Samantha Chirillo, who spoke on behalf of Citizens for Public Accountability, advocated for a full cost analysis of Seneca’s plans in terms of public health and forest health.

Some who testified worried that the Seneca plant and others built in the future would give incentive to scrape every bit of bark, wood and stick from the forest floor, eventually depleting the soil.

But others said the plants could help the forest by giving companies an incentive for thinning dense, spindly thickets of overplanted trees. It’s much worse for the air when those thickets burn in a forest fire or when loggers burn slash without any pollution controls, some said.

Seneca figures it can feed the plant from its own sawmill operations and logging wastes from its 165,000 acres of forest land in Lane and Douglas counties, company officials have said.

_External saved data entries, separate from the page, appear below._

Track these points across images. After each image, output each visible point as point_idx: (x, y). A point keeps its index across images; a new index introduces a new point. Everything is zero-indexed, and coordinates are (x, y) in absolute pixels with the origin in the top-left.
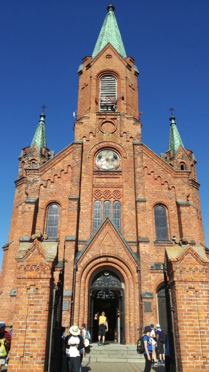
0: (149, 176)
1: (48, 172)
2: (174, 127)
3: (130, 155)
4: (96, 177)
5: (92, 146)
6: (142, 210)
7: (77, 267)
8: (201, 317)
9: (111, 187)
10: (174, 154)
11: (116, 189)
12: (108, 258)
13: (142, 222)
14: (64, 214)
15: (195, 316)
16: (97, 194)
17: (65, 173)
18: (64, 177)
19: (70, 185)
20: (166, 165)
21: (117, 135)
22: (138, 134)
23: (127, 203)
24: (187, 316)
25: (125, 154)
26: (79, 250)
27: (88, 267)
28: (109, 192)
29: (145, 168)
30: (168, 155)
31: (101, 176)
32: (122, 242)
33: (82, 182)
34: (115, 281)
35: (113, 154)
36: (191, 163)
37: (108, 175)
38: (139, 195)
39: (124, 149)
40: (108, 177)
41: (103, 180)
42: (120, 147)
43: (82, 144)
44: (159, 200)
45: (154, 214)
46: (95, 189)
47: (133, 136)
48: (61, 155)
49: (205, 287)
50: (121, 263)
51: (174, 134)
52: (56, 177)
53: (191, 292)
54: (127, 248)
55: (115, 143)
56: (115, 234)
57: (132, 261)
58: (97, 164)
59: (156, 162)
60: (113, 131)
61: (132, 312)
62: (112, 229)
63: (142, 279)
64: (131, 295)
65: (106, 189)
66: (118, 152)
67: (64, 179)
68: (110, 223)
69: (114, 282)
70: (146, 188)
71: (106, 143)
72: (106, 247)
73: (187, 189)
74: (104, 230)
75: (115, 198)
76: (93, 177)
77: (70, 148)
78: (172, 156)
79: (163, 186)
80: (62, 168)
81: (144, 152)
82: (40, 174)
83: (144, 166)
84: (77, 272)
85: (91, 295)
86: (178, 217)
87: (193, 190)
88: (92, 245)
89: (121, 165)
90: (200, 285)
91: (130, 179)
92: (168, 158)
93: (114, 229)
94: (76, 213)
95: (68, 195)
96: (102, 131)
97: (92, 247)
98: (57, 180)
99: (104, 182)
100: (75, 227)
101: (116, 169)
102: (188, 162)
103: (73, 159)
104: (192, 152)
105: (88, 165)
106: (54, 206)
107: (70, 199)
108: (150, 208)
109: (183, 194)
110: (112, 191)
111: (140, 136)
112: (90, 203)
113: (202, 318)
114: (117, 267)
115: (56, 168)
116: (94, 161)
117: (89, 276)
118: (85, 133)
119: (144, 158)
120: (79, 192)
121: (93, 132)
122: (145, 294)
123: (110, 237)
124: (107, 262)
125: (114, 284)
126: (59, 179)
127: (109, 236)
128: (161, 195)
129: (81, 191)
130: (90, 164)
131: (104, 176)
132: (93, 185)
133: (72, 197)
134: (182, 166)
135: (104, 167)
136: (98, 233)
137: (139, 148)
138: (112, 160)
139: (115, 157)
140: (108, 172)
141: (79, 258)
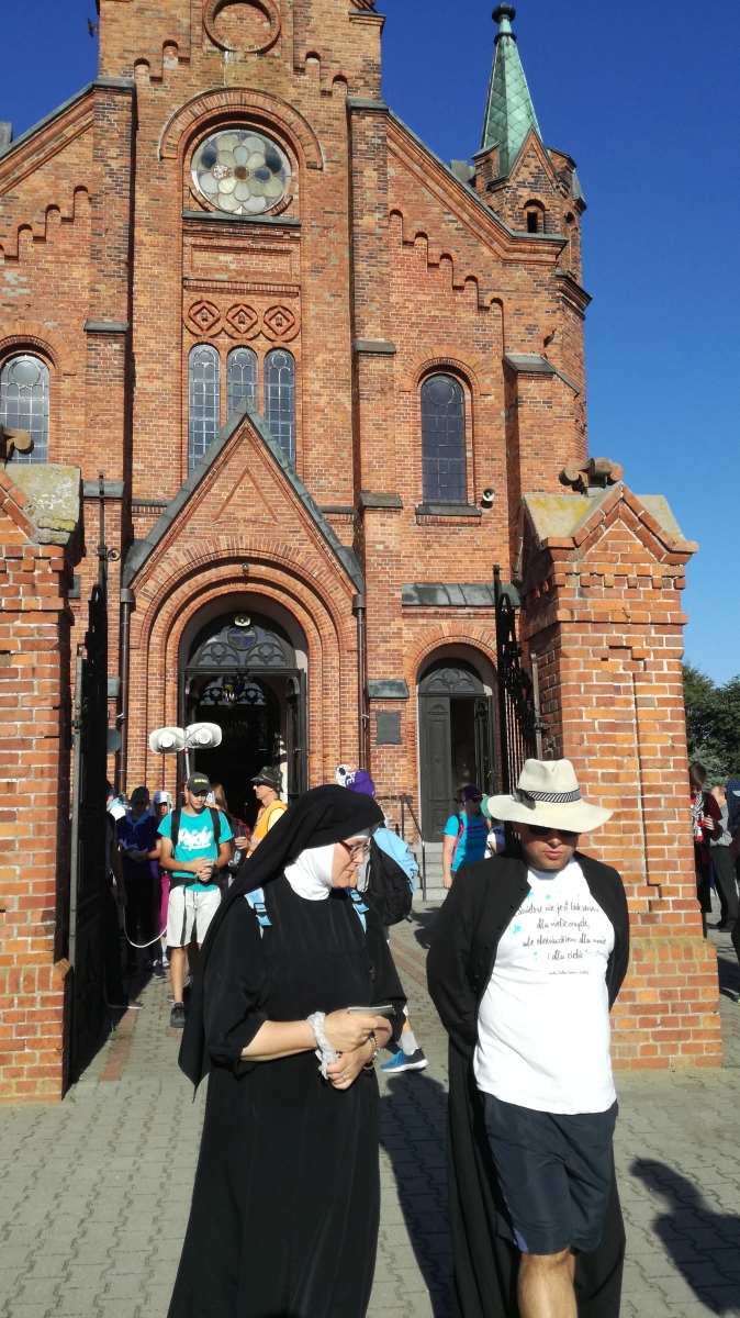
0: (407, 251)
2: (510, 49)
3: (335, 158)
4: (194, 246)
5: (176, 107)
6: (378, 387)
7: (132, 596)
8: (650, 748)
9: (255, 292)
10: (505, 168)
11: (275, 301)
12: (250, 565)
13: (376, 435)
14: (69, 394)
15: (626, 746)
16: (199, 317)
17: (64, 220)
18: (62, 240)
19: (86, 272)
20: (473, 207)
21: (281, 61)
22: (369, 67)
23: (319, 359)
24: (598, 746)
25: (312, 149)
26: (137, 536)
27: (173, 596)
28: (248, 311)
29: (395, 216)
30: (479, 171)
31: (215, 242)
32: (302, 510)
33: (136, 264)
34: (271, 646)
35: (263, 149)
36: (568, 208)
37: (241, 238)
38: (369, 329)
39: (308, 126)
40: (244, 250)
41: (225, 258)
42: (291, 117)
43: (132, 91)
44: (442, 352)
45: (419, 406)
46: (190, 298)
47: (346, 73)
48: (45, 137)
49: (669, 642)
50: (296, 585)
51: (509, 79)
52: (26, 235)
53: (618, 663)
54: (320, 530)
55: (273, 97)
56: (273, 478)
57: (336, 576)
58: (198, 188)
59: (436, 195)
60: (264, 45)
61: (334, 746)
62: (263, 459)
63: (372, 635)
64: (330, 689)
65: (237, 299)
66: (283, 142)
67: (61, 247)
68: (255, 435)
69: (270, 650)
70: (393, 299)
71: (233, 98)
72: (241, 527)
73: (544, 311)
74: (234, 463)
75: (273, 336)
76: (183, 245)
77: (82, 108)
78: (496, 173)
79: (459, 297)
80: (50, 197)
81: (393, 145)
83: (392, 207)
84: (133, 615)
85: (187, 691)
86: (508, 418)
87: (566, 319)
88: (187, 518)
89: (296, 197)
90: (653, 635)
91: (334, 260)
92: (481, 183)
93: (270, 460)
94: (120, 393)
95: (80, 315)
96: (217, 40)
97: (188, 527)
98: (32, 250)
99: (227, 269)
100: (119, 448)
101: (278, 214)
102: (557, 203)
103: (96, 158)
104: (572, 164)
105: (159, 189)
106: (27, 362)
107: (91, 332)
108: (408, 384)
109: (530, 329)
110: (261, 310)
111: (377, 76)
112: (175, 356)
113: (652, 751)
114: (283, 598)
115: (22, 197)
116: (183, 173)
117: (178, 627)
118: (142, 45)
119: (392, 171)
120: (125, 304)
121: (180, 43)
122: (380, 687)
123: (257, 488)
124: (246, 579)
125: (271, 657)
126: (40, 247)
127: (251, 485)
128: (449, 334)
129: (135, 303)
130: (170, 185)
131: (226, 243)
132: (182, 279)
133: (99, 326)
134: (532, 217)
135: (227, 204)
136: (208, 475)
137: (371, 128)
138: (261, 175)
139: (273, 164)
140: (244, 227)
141: (135, 565)
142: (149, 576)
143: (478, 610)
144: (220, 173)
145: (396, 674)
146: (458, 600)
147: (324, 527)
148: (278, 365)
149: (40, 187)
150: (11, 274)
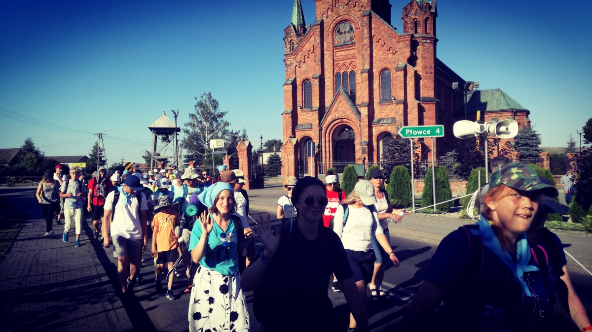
0: (377, 44)
1: (299, 54)
3: (362, 25)
4: (336, 51)
5: (331, 22)
6: (365, 79)
7: (321, 128)
9: (347, 59)
11: (351, 61)
12: (343, 119)
16: (337, 67)
17: (312, 53)
21: (351, 5)
22: (368, 2)
23: (359, 72)
25: (357, 25)
27: (330, 126)
28: (346, 64)
31: (340, 50)
33: (324, 59)
35: (349, 26)
36: (426, 16)
37: (345, 48)
38: (365, 66)
39: (357, 19)
40: (346, 50)
41: (342, 53)
42: (353, 18)
43: (320, 24)
44: (385, 65)
45: (381, 78)
46: (335, 63)
47: (364, 5)
48: (307, 37)
50: (351, 122)
52: (306, 57)
55: (349, 15)
58: (336, 39)
65: (345, 61)
66: (352, 24)
67: (312, 58)
71: (341, 17)
72: (340, 112)
74: (339, 100)
75: (351, 68)
76: (334, 52)
79: (389, 52)
80: (309, 49)
82: (294, 57)
83: (373, 35)
84: (322, 131)
94: (318, 89)
96: (338, 4)
97: (331, 112)
99: (343, 55)
100: (319, 100)
101: (351, 41)
102: (422, 17)
103: (314, 41)
105: (328, 41)
106: (308, 82)
107: (313, 78)
108: (377, 74)
109: (404, 57)
110: (348, 63)
114: (350, 125)
115: (304, 50)
118: (324, 10)
119: (373, 26)
120: (320, 70)
121: (331, 8)
123: (343, 104)
124: (342, 122)
126: (308, 59)
127: (341, 103)
128: (387, 61)
130: (330, 40)
131: (342, 50)
132: (334, 59)
133: (315, 76)
134: (416, 22)
135: (343, 40)
136: (333, 102)
137: (366, 19)
138: (349, 32)
139: (351, 29)
140: (344, 46)
141: (322, 122)
142: (324, 124)
143: (389, 124)
144: (341, 34)
145: (367, 140)
146: (385, 122)
147: (354, 111)
148: (353, 74)
149: (307, 47)
150: (304, 66)
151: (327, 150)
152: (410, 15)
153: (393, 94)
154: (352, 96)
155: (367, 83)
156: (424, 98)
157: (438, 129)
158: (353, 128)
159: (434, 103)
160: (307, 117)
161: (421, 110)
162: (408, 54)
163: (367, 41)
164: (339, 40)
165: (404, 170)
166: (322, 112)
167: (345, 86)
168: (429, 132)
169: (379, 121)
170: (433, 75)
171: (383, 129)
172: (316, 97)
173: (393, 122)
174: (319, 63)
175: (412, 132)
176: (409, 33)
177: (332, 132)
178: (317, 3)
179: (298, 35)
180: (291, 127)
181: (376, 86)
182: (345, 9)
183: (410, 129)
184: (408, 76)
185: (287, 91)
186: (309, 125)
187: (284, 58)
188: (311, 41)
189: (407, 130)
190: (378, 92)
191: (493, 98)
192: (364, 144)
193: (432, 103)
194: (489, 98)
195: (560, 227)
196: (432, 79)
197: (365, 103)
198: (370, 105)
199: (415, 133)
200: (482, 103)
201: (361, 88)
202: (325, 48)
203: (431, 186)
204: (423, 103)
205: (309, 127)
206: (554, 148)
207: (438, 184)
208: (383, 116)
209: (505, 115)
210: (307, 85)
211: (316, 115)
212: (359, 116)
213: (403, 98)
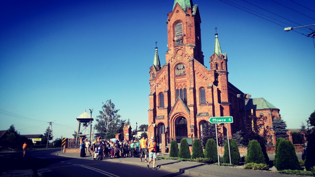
0: (197, 75)
1: (157, 80)
3: (189, 66)
5: (173, 64)
7: (169, 118)
9: (182, 82)
11: (184, 83)
12: (180, 113)
16: (177, 86)
17: (164, 79)
21: (183, 56)
22: (192, 54)
23: (188, 89)
27: (173, 117)
28: (182, 85)
29: (196, 71)
32: (184, 107)
33: (170, 82)
35: (183, 66)
38: (191, 86)
40: (181, 78)
41: (179, 79)
42: (185, 62)
43: (168, 65)
44: (202, 85)
45: (200, 92)
46: (176, 84)
47: (190, 56)
48: (161, 71)
50: (184, 115)
55: (182, 60)
56: (182, 104)
57: (188, 114)
59: (200, 68)
60: (182, 54)
63: (191, 120)
67: (164, 82)
69: (186, 121)
71: (179, 62)
72: (179, 110)
74: (178, 103)
75: (184, 87)
76: (175, 79)
79: (203, 79)
81: (195, 63)
82: (155, 81)
84: (169, 120)
85: (177, 127)
88: (174, 109)
89: (186, 71)
91: (189, 77)
101: (184, 73)
102: (219, 62)
109: (211, 81)
116: (175, 71)
118: (170, 58)
120: (168, 88)
121: (173, 57)
124: (180, 115)
126: (162, 82)
127: (180, 105)
128: (202, 83)
130: (173, 73)
131: (179, 77)
132: (175, 82)
133: (165, 91)
134: (217, 64)
135: (179, 73)
136: (175, 104)
137: (191, 63)
138: (183, 69)
139: (184, 67)
140: (180, 76)
141: (169, 115)
142: (171, 115)
143: (205, 116)
144: (179, 70)
145: (194, 125)
146: (203, 115)
147: (186, 109)
148: (185, 90)
149: (162, 76)
150: (159, 86)
151: (172, 130)
152: (213, 60)
153: (207, 100)
154: (185, 101)
155: (192, 94)
156: (223, 102)
157: (230, 119)
158: (186, 118)
159: (228, 105)
160: (162, 112)
161: (222, 109)
162: (213, 80)
163: (192, 73)
164: (178, 73)
165: (213, 141)
166: (169, 109)
167: (181, 96)
168: (225, 120)
169: (200, 114)
170: (227, 91)
171: (202, 118)
172: (166, 102)
173: (207, 115)
174: (168, 84)
175: (216, 120)
176: (214, 70)
177: (175, 120)
178: (166, 55)
179: (157, 71)
180: (153, 118)
181: (197, 96)
182: (180, 58)
183: (214, 118)
184: (214, 91)
185: (151, 99)
186: (163, 116)
187: (150, 82)
188: (163, 73)
189: (213, 119)
190: (199, 99)
191: (260, 103)
192: (192, 127)
193: (227, 105)
194: (257, 103)
195: (299, 173)
196: (227, 93)
197: (192, 105)
198: (195, 106)
199: (218, 120)
200: (254, 105)
201: (190, 97)
202: (171, 77)
203: (228, 151)
204: (223, 105)
205: (163, 117)
206: (294, 129)
207: (232, 149)
208: (202, 112)
209: (267, 111)
210: (162, 95)
211: (166, 111)
212: (189, 111)
213: (212, 102)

The Eugene Area Chamber of Commerce turned out business boosters to speak up for the project. Seneca is a local company and the plant would generate local revenue, they said. It would be hard to find a better-managed company or a better-manicured wood products operation, they said.

The plant fits the city’s sustainable business initiative, several supporters said. And it would provide new jobs in a down economy.

When the plant is complete, 11 new employees will be added to Seneca’s 250-employee work force. About 90 people will be employed to build the new plant, according to company estimates.

“They’re undertaking this project just when we need it the most,” said Dave Hauser, chamber president.

“My concern is we will drag this down and stop it from happening,” Mike Tayloe added.